-------- 제시 본문

본 발명의 CBH1, Xyl1, 및 GPD1의 구조 및 비교 데이타
	글리코시다제류	C1으로부터의 분리물 d	아미노산 개수	인트론	비고	관련 서열(% 동일성/% 상동성)
CBH1	7	70 kD55 kD	526(63 kD)	1	CBD	후미콜라 그리시아(74/82)(CBH1:P15828)푸사리움 옥시스포룸(58/68)(CBH:P46238)뉴로스포라 크라사(60/69)(CBH1:P38676)
XYL1	10	30 kD	333(43 kD)	3	CBD	푸사리움 옥시스포룸(67/72)(XylF:P46239)페니실리움 심플리시쿰(63/72)(XylF:P56588)아스퍼길러스 아쿨레아투스(61/70)(XylF:O59859)
GPD1	-	-	미완성	2+?	-	포도스포라 안세리나(85/89)(GPD:P32637)뉴로스포라 크라사(80/86)(GPD:U67457)크리포넥트리아 파라시티카(80/85)(GPD:P19089)

----------------

위의 CBH1, Xyl1, GPD1 비교 표 전체를 글자 하나 바꾸지 말고 그대로 옮겨 적으세요. 아래 행들은 이 작업에 전혀 쓰이지 않습니다.

-------- 데이터 목록

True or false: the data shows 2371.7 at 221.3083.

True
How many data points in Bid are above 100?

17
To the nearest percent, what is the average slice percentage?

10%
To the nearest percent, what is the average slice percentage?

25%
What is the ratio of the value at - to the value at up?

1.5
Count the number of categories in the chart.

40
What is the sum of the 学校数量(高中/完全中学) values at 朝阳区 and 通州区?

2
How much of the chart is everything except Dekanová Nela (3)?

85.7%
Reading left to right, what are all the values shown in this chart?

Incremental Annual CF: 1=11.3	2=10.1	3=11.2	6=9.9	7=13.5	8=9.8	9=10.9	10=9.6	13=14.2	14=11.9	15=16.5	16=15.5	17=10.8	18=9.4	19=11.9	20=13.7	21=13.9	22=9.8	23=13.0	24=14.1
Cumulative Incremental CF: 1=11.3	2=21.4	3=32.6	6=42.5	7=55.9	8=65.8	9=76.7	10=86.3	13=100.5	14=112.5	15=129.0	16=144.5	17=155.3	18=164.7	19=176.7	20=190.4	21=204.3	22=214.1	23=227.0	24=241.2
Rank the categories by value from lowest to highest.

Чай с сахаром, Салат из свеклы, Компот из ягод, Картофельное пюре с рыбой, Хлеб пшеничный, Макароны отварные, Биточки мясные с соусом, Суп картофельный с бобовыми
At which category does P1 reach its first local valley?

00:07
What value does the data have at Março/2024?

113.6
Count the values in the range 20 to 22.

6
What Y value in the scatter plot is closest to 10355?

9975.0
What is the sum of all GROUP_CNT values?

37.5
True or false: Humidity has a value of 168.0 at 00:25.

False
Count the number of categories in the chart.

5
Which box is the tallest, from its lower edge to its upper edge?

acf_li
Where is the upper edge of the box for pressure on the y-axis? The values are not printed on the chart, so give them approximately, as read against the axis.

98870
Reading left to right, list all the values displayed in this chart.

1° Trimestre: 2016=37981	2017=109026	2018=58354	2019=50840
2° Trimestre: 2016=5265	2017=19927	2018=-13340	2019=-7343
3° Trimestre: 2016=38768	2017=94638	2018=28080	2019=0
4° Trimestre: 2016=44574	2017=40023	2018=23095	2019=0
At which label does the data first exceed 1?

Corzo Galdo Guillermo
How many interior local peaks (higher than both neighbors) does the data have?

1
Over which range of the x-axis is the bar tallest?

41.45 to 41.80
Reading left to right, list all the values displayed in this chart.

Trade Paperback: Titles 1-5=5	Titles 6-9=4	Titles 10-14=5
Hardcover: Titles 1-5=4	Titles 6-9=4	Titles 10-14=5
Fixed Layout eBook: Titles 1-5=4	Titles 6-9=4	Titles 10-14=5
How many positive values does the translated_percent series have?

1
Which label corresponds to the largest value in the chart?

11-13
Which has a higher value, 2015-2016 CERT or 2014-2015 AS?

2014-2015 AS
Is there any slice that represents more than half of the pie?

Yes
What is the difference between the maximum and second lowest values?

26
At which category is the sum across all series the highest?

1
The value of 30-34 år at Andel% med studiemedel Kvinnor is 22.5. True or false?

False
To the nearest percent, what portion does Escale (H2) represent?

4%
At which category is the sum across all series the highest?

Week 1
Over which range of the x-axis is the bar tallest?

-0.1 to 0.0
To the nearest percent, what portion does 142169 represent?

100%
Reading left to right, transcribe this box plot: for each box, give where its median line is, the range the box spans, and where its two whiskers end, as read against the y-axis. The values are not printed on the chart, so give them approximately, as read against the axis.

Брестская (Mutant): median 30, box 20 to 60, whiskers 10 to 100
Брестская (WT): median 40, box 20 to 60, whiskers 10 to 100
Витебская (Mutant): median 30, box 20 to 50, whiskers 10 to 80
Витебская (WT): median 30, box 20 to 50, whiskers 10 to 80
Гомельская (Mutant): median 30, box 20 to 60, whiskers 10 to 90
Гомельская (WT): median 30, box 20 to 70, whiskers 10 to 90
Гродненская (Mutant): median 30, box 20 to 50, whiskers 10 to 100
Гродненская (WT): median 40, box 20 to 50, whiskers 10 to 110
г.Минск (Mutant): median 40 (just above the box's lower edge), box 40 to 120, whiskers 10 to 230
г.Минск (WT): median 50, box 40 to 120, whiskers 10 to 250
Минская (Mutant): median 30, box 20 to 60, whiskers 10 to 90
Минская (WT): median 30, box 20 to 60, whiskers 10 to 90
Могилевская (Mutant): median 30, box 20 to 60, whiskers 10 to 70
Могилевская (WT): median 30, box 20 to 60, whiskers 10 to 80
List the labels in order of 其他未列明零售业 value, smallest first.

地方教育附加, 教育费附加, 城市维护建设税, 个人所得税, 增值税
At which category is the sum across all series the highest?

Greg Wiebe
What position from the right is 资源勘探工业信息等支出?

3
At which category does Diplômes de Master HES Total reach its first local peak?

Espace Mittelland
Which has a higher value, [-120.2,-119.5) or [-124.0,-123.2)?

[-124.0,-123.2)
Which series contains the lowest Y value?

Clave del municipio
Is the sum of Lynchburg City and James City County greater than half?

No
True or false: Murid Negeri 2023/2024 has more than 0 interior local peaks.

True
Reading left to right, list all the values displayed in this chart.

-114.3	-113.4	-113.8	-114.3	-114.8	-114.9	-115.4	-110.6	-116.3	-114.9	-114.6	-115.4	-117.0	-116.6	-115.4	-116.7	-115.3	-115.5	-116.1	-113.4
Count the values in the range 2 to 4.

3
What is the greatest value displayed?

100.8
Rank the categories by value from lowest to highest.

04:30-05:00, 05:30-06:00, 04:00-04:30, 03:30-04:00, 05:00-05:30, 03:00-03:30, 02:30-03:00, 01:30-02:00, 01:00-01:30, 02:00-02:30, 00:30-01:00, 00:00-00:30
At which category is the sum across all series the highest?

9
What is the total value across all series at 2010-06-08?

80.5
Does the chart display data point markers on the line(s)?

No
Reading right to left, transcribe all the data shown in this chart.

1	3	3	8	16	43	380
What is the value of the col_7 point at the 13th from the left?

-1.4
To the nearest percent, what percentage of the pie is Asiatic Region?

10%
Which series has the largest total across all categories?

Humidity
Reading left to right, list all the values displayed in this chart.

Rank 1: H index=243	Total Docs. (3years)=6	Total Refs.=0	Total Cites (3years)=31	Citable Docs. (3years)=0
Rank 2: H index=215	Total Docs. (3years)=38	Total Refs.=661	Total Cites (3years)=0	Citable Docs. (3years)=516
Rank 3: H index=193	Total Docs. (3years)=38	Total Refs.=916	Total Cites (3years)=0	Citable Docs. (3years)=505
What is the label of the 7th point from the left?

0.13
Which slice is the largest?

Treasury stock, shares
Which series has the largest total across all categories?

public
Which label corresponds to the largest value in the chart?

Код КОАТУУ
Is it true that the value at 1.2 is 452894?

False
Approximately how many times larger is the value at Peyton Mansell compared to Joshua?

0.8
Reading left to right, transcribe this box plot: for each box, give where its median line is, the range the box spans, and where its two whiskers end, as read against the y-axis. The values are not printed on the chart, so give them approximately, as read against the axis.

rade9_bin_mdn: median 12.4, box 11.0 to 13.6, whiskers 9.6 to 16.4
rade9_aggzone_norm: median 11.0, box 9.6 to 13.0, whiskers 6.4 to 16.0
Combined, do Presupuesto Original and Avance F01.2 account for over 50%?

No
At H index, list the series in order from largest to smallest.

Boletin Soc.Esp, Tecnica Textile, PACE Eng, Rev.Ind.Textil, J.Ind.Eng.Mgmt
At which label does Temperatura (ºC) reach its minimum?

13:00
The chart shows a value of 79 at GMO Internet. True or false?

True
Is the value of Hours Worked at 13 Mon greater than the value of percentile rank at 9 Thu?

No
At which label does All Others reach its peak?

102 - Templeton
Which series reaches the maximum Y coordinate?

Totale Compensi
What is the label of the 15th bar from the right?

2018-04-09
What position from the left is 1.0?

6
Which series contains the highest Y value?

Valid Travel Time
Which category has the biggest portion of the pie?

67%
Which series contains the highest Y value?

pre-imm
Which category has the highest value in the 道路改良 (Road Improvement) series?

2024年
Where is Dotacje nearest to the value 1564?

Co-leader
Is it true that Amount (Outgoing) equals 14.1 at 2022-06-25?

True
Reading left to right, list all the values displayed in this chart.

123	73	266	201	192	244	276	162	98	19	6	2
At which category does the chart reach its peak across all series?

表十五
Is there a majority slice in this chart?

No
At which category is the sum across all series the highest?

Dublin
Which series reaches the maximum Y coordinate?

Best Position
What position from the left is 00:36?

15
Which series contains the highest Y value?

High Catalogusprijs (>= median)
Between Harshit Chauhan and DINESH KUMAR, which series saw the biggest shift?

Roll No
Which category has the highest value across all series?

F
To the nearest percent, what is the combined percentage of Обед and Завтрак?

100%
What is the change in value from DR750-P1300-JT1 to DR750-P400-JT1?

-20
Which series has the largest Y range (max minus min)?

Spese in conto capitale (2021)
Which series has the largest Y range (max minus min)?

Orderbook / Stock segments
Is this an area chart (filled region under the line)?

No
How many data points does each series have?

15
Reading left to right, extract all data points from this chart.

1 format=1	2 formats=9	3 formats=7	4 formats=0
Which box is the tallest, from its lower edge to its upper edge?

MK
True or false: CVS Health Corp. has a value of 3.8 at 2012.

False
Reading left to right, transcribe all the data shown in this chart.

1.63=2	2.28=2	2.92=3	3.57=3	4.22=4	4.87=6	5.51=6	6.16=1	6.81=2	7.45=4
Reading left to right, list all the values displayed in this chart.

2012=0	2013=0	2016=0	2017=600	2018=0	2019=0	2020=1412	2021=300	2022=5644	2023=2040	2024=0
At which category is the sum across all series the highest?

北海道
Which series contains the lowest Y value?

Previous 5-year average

----------------

## 답변란:
본 발명의 CBH1, Xyl1, 및 GPD1의 구조 및 비교 데이타
	글리코시다제류	C1으로부터의 분리물 d	아미노산 개수	인트론	비고	관련 서열(% 동일성/% 상동성)
CBH1	7	70 kD55 kD	526(63 kD)	1	CBD	후미콜라 그리시아(74/82)(CBH1:P15828)푸사리움 옥시스포룸(58/68)(CBH:P46238)뉴로스포라 크라사(60/69)(CBH1:P38676)
XYL1	10	30 kD	333(43 kD)	3	CBD	푸사리움 옥시스포룸(67/72)(XylF:P46239)페니실리움 심플리시쿰(63/72)(XylF:P56588)아스퍼길러스 아쿨레아투스(61/70)(XylF:O59859)
GPD1	-	-	미완성	2+?	-	포도스포라 안세리나(85/89)(GPD:P32637)뉴로스포라 크라사(80/86)(GPD:U67457)크리포넥트리아 파라시티카(80/85)(GPD:P19089)